Или, скажем, так:
Но если мне отпущено еще лет тридцать, то я не обязательно останусь таким же, как теперь. Тогда, может быть, что-то в таком роде:
Или, если мне повезет, то что-нибудь не настолько личное?
Когда моему отцу было как мне сейчас, он бросил свою старую жизнь и начал все заново. Мне было тогда шестнадцать, и я учился в первом классе кафедральной школы в Кристиансанне. В начале учебного года мои родители еще состояли в браке, и если какие-то проблемы у них и возникали, то внешне никак не проявлялись, так что я даже не подозревал, как изменятся их отношения. В то время я жил в Твейте, в двух милях от Кристиансанна, в старом доме на самом краю жилой застройки долины. Он стоял на склоне, за ним начинался лес, а спереди открывался вид на реку. При доме имелся большой амбар и сарай. Тем летом, когда мы туда переехали, – мне тогда было тринадцать – папа с мамой завели кур и продержали их с полгода, потом куры исчезли. Рядом с лужайкой папа посадил картошку, а ниже по склону устроил загородку для компоста, который тогда только-только вошел в обиход. Одной из профессий, о которых отец мечтал вслух, было садоводство, и к этому делу у него действительно имелись определенные таланты: в поселке, где мы жили раньше, сад получился у него просто роскошный, и даже не без экзотики, вроде, например, персика, посаженного с южной стороны дома и, к гордости отца, давшего плоды, – так что, переезжая в деревню, мы были исполнены оптимизма и надежд на будущее, в котором медленно, но верно все больше проступала ирония, поскольку среди немногих конкретных вещей, что я запомнил об отце в то время, была реплика, брошенная им однажды вечером за столом, когда мы втроем – папа, мама и я – сидели в саду и жарили барбекю:
– У нас тут с вами прямо не жизнь, а сплошной праздник?

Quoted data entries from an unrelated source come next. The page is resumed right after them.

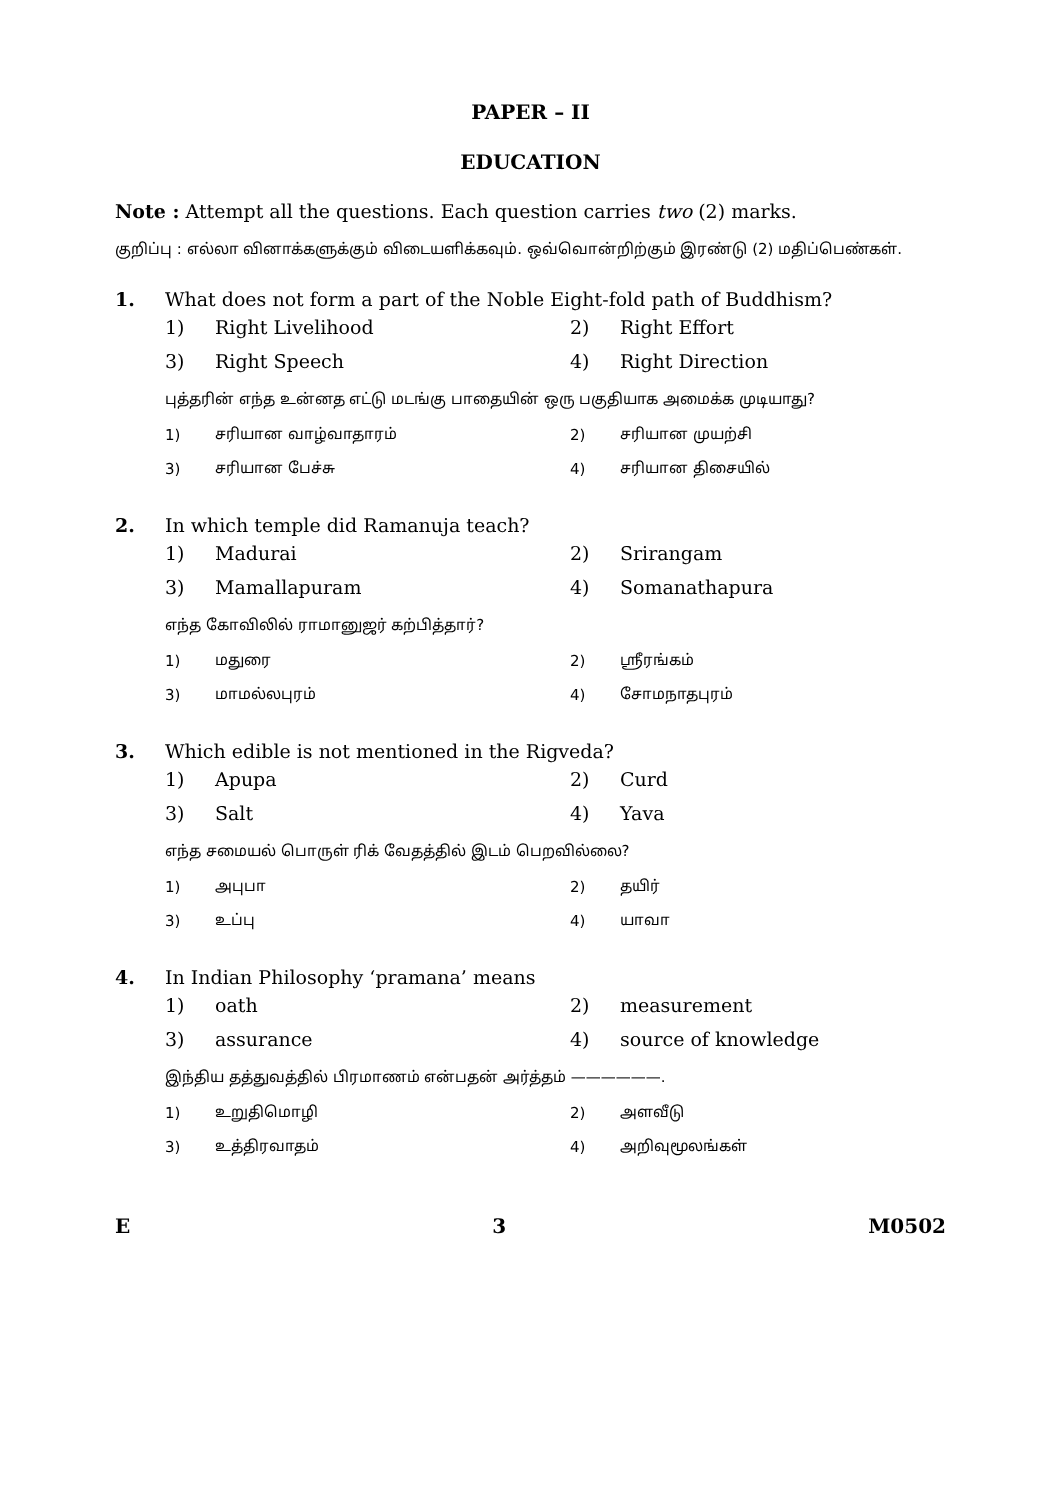PAPER – II
EDUCATION
Note : Attempt all the questions. Each question carries two (2) marks.
குறிப்பு : எல்லா வினாக்களுக்கும் விடையளிக்கவும். ஒவ்வொன்றிற்கும் இரண்டு (2) மதிப்பெண்கள்.
1. What does not form a part of the Noble Eight-fold path of Buddhism?
1) Right Livelihood 2) Right Effort
3) Right Speech 4) Right Direction
புத்தரின் எந்த உன்னத எட்டு மடங்கு பாதையின் ஒரு பகுதியாக அமைக்க முடியாது?
1) சரியான வாழ்வாதாரம் 2) சரியான முயற்சி
3) சரியான பேச்சு 4) சரியான திசையில்
2. In which temple did Ramanuja teach?
1) Madurai 2) Srirangam
3) Mamallapuram 4) Somanathapura
எந்த கோவிலில் ராமானுஜர் கற்பித்தார்?
1) மதுரை 2) ஸ்ரீரங்கம்
3) மாமல்லபுரம் 4) சோமநாதபுரம்
3. Which edible is not mentioned in the Rigveda?
1) Apupa 2) Curd
3) Salt 4) Yava
எந்த சமையல் பொருள் ரிக் வேதத்தில் இடம் பெறவில்லை?
1) அபுபா 2) தயிர்
3) உப்பு 4) யாவா
4. In Indian Philosophy ‘pramana’ means
1) oath 2) measurement
3) assurance 4) source of knowledge
இந்திய தத்துவத்தில் பிரமாணம் என்பதன் அர்த்தம் ——————.
1) உறுதிமொழி 2) அளவீடு
3) உத்திரவாதம் 4) அறிவுமூலங்கள்
E 3 M0502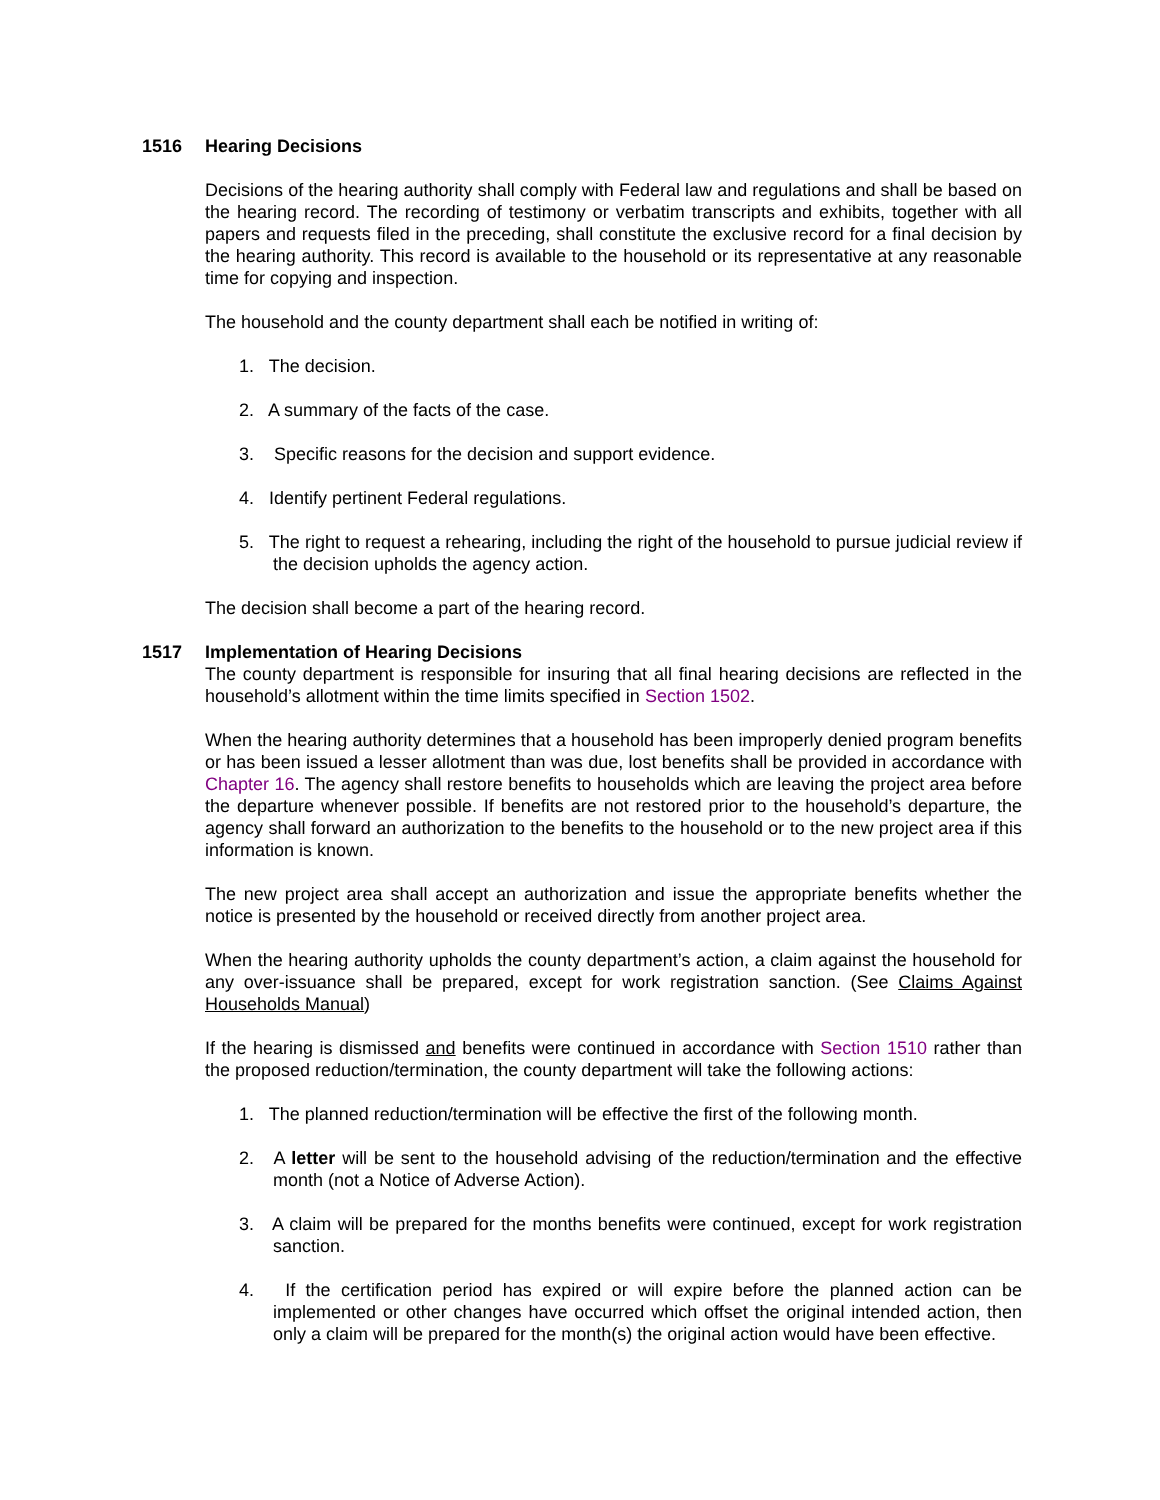1516 Hearing Decisions
Decisions of the hearing authority shall comply with Federal law and regulations and shall be based on the hearing record. The recording of testimony or verbatim transcripts and exhibits, together with all papers and requests filed in the preceding, shall constitute the exclusive record for a final decision by the hearing authority. This record is available to the household or its representative at any reasonable time for copying and inspection.
The household and the county department shall each be notified in writing of:
1. The decision.
2. A summary of the facts of the case.
3. Specific reasons for the decision and support evidence.
4. Identify pertinent Federal regulations.
5. The right to request a rehearing, including the right of the household to pursue judicial review if the decision upholds the agency action.
The decision shall become a part of the hearing record.
1517 Implementation of Hearing Decisions
The county department is responsible for insuring that all final hearing decisions are reflected in the household’s allotment within the time limits specified in Section 1502.
When the hearing authority determines that a household has been improperly denied program benefits or has been issued a lesser allotment than was due, lost benefits shall be provided in accordance with Chapter 16. The agency shall restore benefits to households which are leaving the project area before the departure whenever possible. If benefits are not restored prior to the household’s departure, the agency shall forward an authorization to the benefits to the household or to the new project area if this information is known.
The new project area shall accept an authorization and issue the appropriate benefits whether the notice is presented by the household or received directly from another project area.
When the hearing authority upholds the county department’s action, a claim against the household for any over-issuance shall be prepared, except for work registration sanction. (See Claims Against Households Manual)
If the hearing is dismissed and benefits were continued in accordance with Section 1510 rather than the proposed reduction/termination, the county department will take the following actions:
1. The planned reduction/termination will be effective the first of the following month.
2. A letter will be sent to the household advising of the reduction/termination and the effective month (not a Notice of Adverse Action).
3. A claim will be prepared for the months benefits were continued, except for work registration sanction.
4. If the certification period has expired or will expire before the planned action can be implemented or other changes have occurred which offset the original intended action, then only a claim will be prepared for the month(s) the original action would have been effective.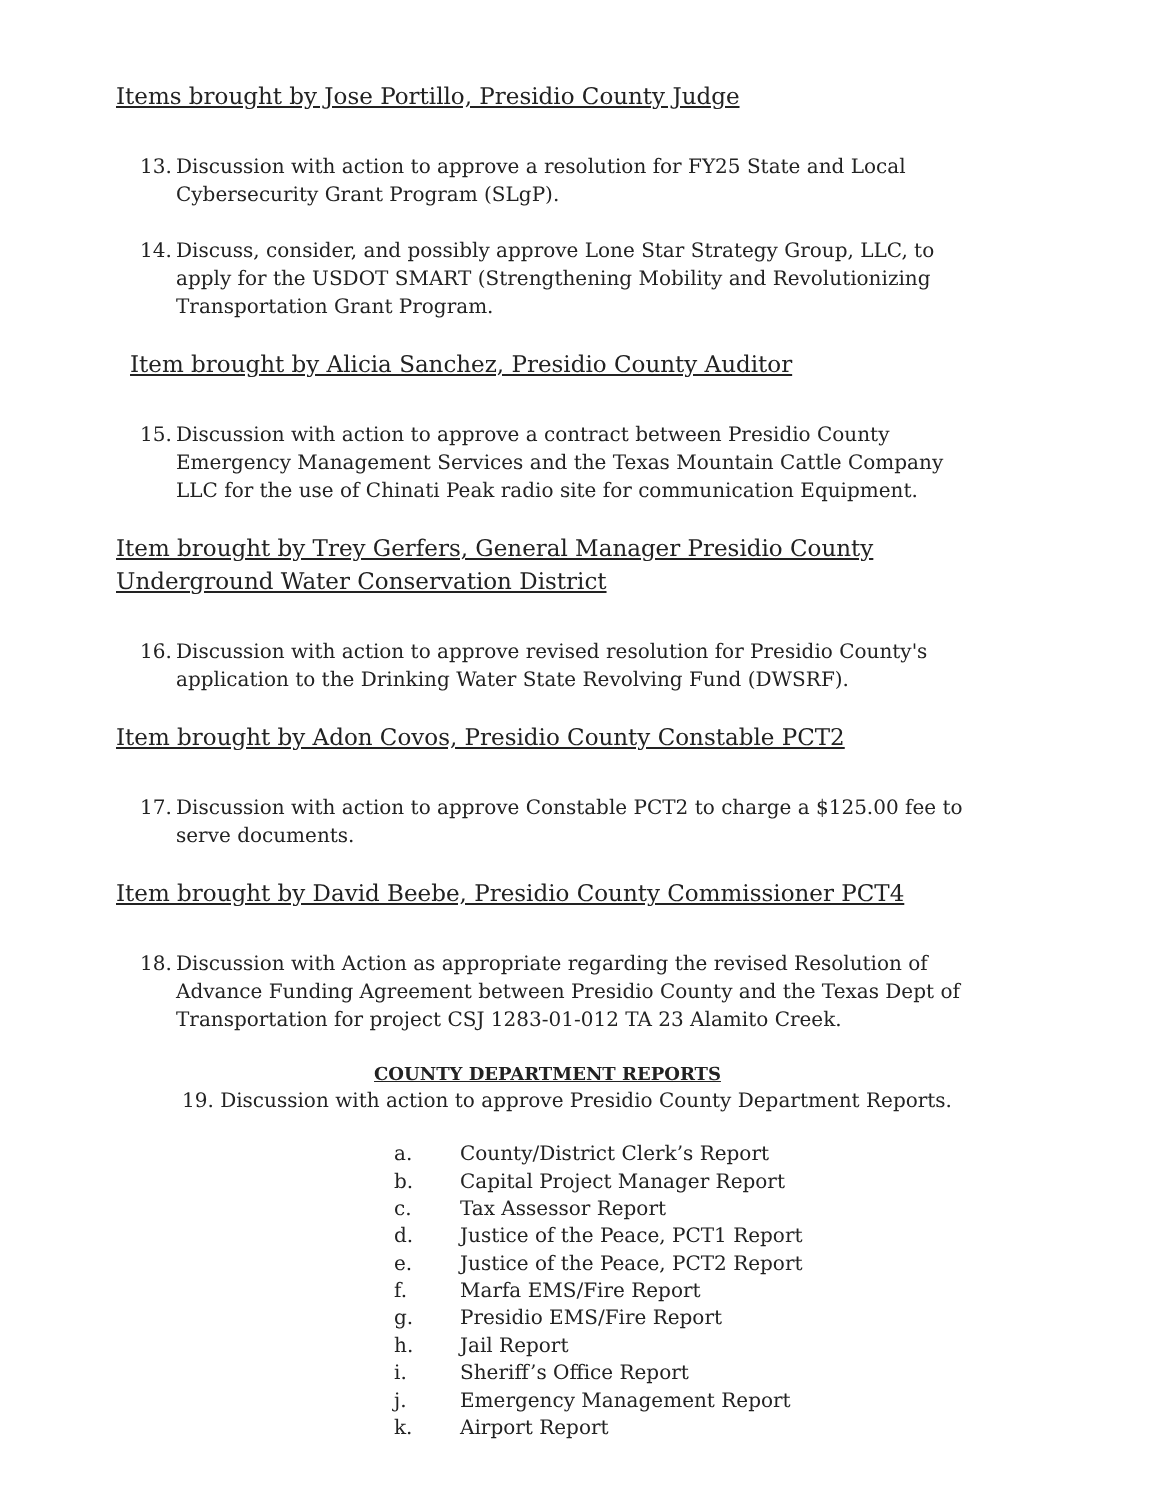Items brought by Jose Portillo, Presidio County Judge
13. Discussion with action to approve a resolution for FY25 State and Local Cybersecurity Grant Program (SLgP).
14. Discuss, consider, and possibly approve Lone Star Strategy Group, LLC, to apply for the USDOT SMART (Strengthening Mobility and Revolutionizing Transportation Grant Program.
Item brought by Alicia Sanchez, Presidio County Auditor
15. Discussion with action to approve a contract between Presidio County Emergency Management Services and the Texas Mountain Cattle Company LLC for the use of Chinati Peak radio site for communication Equipment.
Item brought by Trey Gerfers, General Manager Presidio County Underground Water Conservation District
16. Discussion with action to approve revised resolution for Presidio County's application to the Drinking Water State Revolving Fund (DWSRF).
Item brought by Adon Covos, Presidio County Constable PCT2
17. Discussion with action to approve Constable PCT2 to charge a $125.00 fee to serve documents.
Item brought by David Beebe, Presidio County Commissioner PCT4
18. Discussion with Action as appropriate regarding the revised Resolution of Advance Funding Agreement between Presidio County and the Texas Dept of Transportation for project CSJ 1283-01-012 TA 23 Alamito Creek.
COUNTY DEPARTMENT REPORTS
19. Discussion with action to approve Presidio County Department Reports.
a. County/District Clerk’s Report
b. Capital Project Manager Report
c. Tax Assessor Report
d. Justice of the Peace, PCT1 Report
e. Justice of the Peace, PCT2 Report
f. Marfa EMS/Fire Report
g. Presidio EMS/Fire Report
h. Jail Report
i. Sheriff’s Office Report
j. Emergency Management Report
k. Airport Report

Ирония была незамысловатая, ее уловил даже я, но в то же время загадочная, потому что я не мог понять ее причины. Для меня такой вечер, конечно, был праздником. То, что подразумевало это ироническое замечание, происходило в то лето подспудно: мы купались в реке ранним утром, играли на тенистых лужайках в футбол, ездили на велосипеде в Хамресанненский кемпинг, купались там и смотрели на девушек, а в июле съездили на Кубок Норвегии, где я впервые в жизни напился. У кого-то из знакомых нашелся приятель с квартирой, у кого-то нашлось кого попросить, чтобы купили нам пива, и вот уже я сижу в чужой гостиной, и внезапно меня охватывает настоящий взрыв радости, ничто уже не пугало, ни о чем не стоило тревожиться, я сижу и хохочу, и вот посреди всего того чужого, что меня окружало, – чужой мебели, чужих девушек, чужой комнаты, чужого сада за окном – я вдруг подумал: вот что мне нравится и чего я хочу! Чтобы все именно так! Хочу просто смеяться и делать то, что мне вздумается. Осталось два снимка, на которых я запечатлен этим вечером, на одном я лежу прямо на полу вповалку с другими, в руке – человеческий череп, голова торчит из кучи тел в одну сторону, руки и ноги – в другую, а лицо застыло в пароксизме блаженства. На другом – я один лежу на чьей-то кровати, в одной руке бутылка пива, другой я прижимаю череп к промежности, на носу – черные очки, рот разинут от смеха. Это было лето 1984 года, мне было пятнадцать лет, и я только что сделал открытие: пить – это здорово!